But when Noah’s wife, Carol, meets Georgette Van Degan for lunch at Le Cirque, gossip circulates around Manhattan about a thaw between the families and, quite possibly, a partnership. As rumors fly, family skeletons on both sides are exposed, leading to jealousy, betrayal, and even violence. Author Stephen Birmingham explores the dark side of wealth, family, and privilege in The Wrong Kind of Money, brilliantly displaying his phenomenal storytelling skill along with his intimate knowledge of the lives of America’s aristocrats.
PUBLISHERS WEEKLY
More than a half-century of evolving disharmony between New York City Jews and gentiles goes under the burning glass in this roman a clef from bestselling author Birmingham (Carriage Trade).
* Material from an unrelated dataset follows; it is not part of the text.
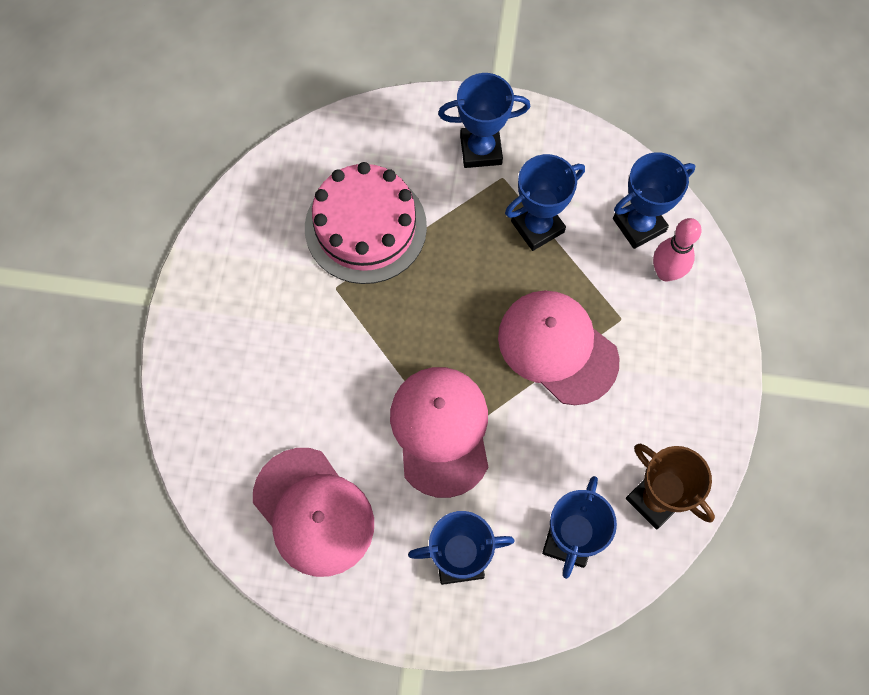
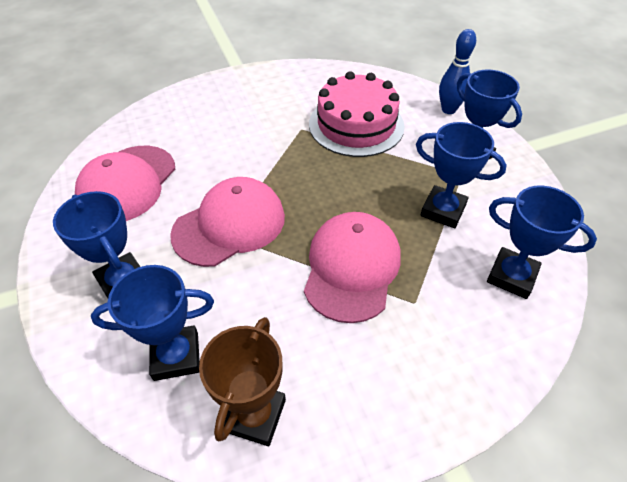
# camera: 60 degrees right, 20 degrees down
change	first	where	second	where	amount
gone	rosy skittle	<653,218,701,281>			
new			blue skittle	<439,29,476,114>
Hannah Liebling, aging CEO of liquor giant Ingrahams, quotes her late husband's adage that "once a man has $10 million he's no longer thought of as being Jewish. He's merely thought of as being rich." But her black-sheep son Cyril is quick to disagree: "If it's the wrong kind of money, and you're the wrong kind of Jew, it makes all the difference in the world." Against a backdrop of all-important social distinctions, Birmingham delivers standard intergenerational soap-opera: Hannah refuses to turn over the corporate reins to good son Noah because he won't let her put her baby sister, Bathy, back on the company payroll--but Noah hates Aunt Bathy because in his college days he caught her in flagrante delicto with his father. In the meantime, courted socially by the snobby trophy spouse of a WASP liquor-bottler, Noah's Catholic wife, Carol, is scheming to gain social standing by being appointed a trustee at the Metropolitan Museum. Stir in the malevolent Yalie author of a campus sex expose, an oversexed teenage prodigy, assorted adulteries, messy sibling secrets, homosexuality, incest, addiction and blackmail; add a sprig of statutory rape; garnish with a dash of homicide, and you have an overspiced, often implausible chronicle of upper-class intrigues that borrows from true-life stories and is sure to generate the right kind of money from Birmingham's fans.